Esportes Seleção de futsal tem reta final de treinos no Parque Olímpico de olho no Mundial

Seleção de futsal tem reta final de treinos no Parque Olímpico de olho no Mundial

A seleção brasileira de futsal tem nesta semana a parte final de sua preparação em território nacional. De olho no Mundial, que será realizado em setembro na Lituânia, o Brasil realiza os últimos ajustes com treinamentos físicos, táticos e técnicos com bola na Arena Carioca 2, no Parque Olímpico da Barra, no Rio de Janeiro.

Com uma rotina de treinos diários na quadra - majoritariamente realizados em dois períodos - as atividades, que iniciaram no último dia 12, se estendem até este domingo. No dia seguinte, a seleção viaja rumo à Polônia, onde disputa quatro jogos preparatórios às vésperas do Mundial para que o técnico Marquinhos Xavier possa observar a equipe em ritmo de competição e defina os últimos detalhes antes da estreia.

O Brasil enfrentará os donos da casa duas vezes, nos dias 2 e 4 de setembro, e encara a Sérvia também em duas oportunidades, nos dias 6 e 8. No dia seguinte, a delegação segue para a Lituânia para a disputa do Mundial. No Grupo D da competição, a seleção estreia diante do Vietnã, no dia 13.

Concentrada desde o último dia 9, quando se apresentou na Granja Comary, em Teresópolis (RJ), e realizou exames médicos e testes físicos no Centro de Excelência do Futebol Brasileiro, a seleção vai em busca do hexa do Mundial - desde que a Fifa passou a chancelar a competição.

A estrutura do Parque Olímpico da Barra, no Rio de Janeiro, foi cedida pela Secretaria Especial do Esporte do Governo Federal à CBF para a realização da preparação para o Mundial da Lituânia.
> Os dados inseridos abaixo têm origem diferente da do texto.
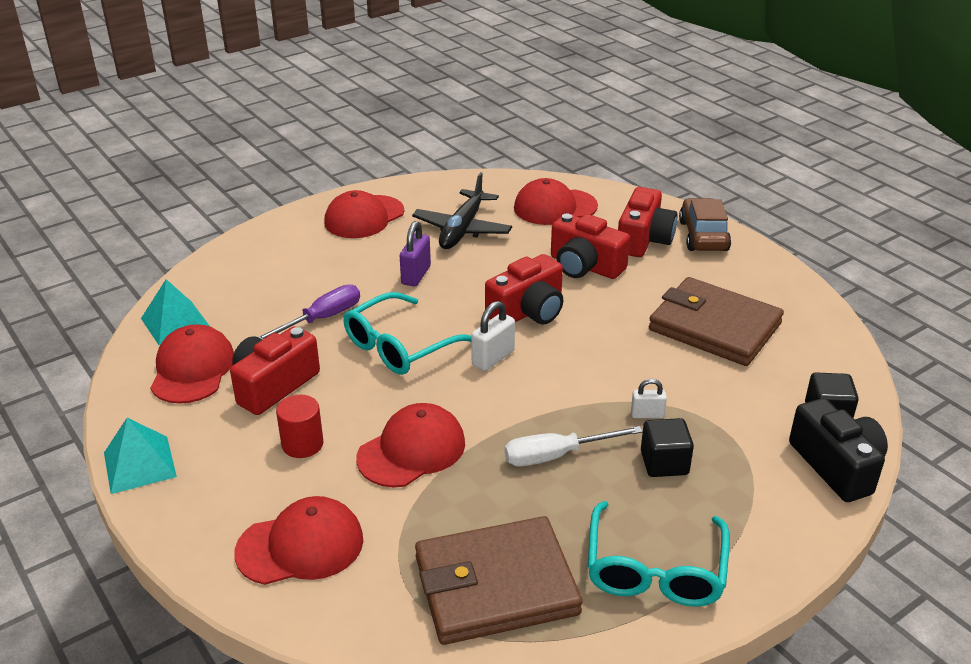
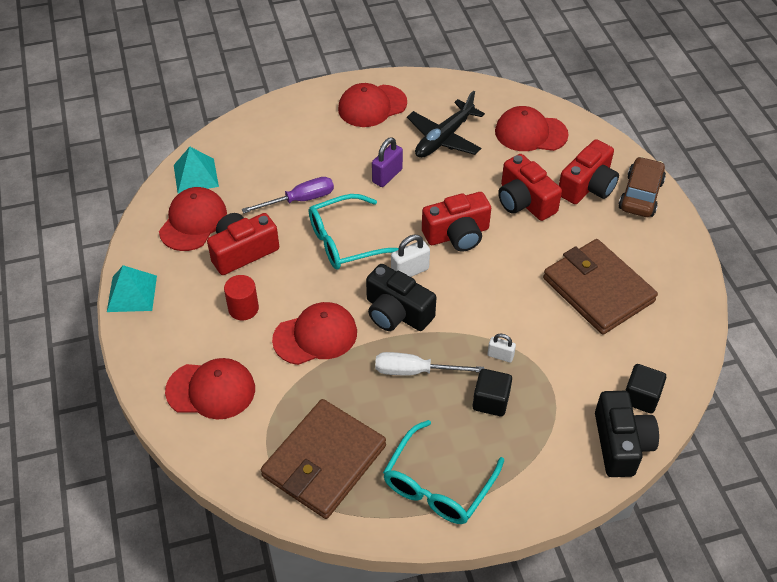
camera: 20 degrees right, 15 degrees up
brown wallet [415,516,583,645] -> brown wallet turned 60 degrees counterclockwise [261,399,386,519]
none -> black camera [366,264,436,331]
O ala Arthur falou sobre sua expectativa para o início do torneio. "A expectativa é sempre boa, ainda mais em uma Copa do Mundo. Estou tendo esse privilégio de disputar a minha primeira copa. Estou muito feliz. E, sim, tive também a oportunidade de ganhar título pela seleção, que foi a Copa América em 2017", disse, em declarações ao portal Esporte News Mundo.

Choco, ex-pivô e campeão mundial em 1996, analisou os desafios da seleção brasileira e colocou a Argentina como pedra no sapato. "Então o time, hoje, a ser batido é a Argentina. O time a ser batido é a Argentina: nas Eliminatórias, ganhou, na final, do Brasil novamente. Então é uma equipe que tem um jogo muito interessante, tem um padrão muito interessante, a maioria dos seus jogadores jogam na Europa. Tem feito encontros maiores que no Brasil. E sempre quando fazem alguns encontros eles ficam bastante tempo treinando no mínimo 15, 20 dias. Então, querendo ou não, a gente sai atrás porque os jogadores lá estão mais tempo acostumados a jogar juntos. Então o nível está muito alto do futsal, mas também está muito equilibrado", comentou.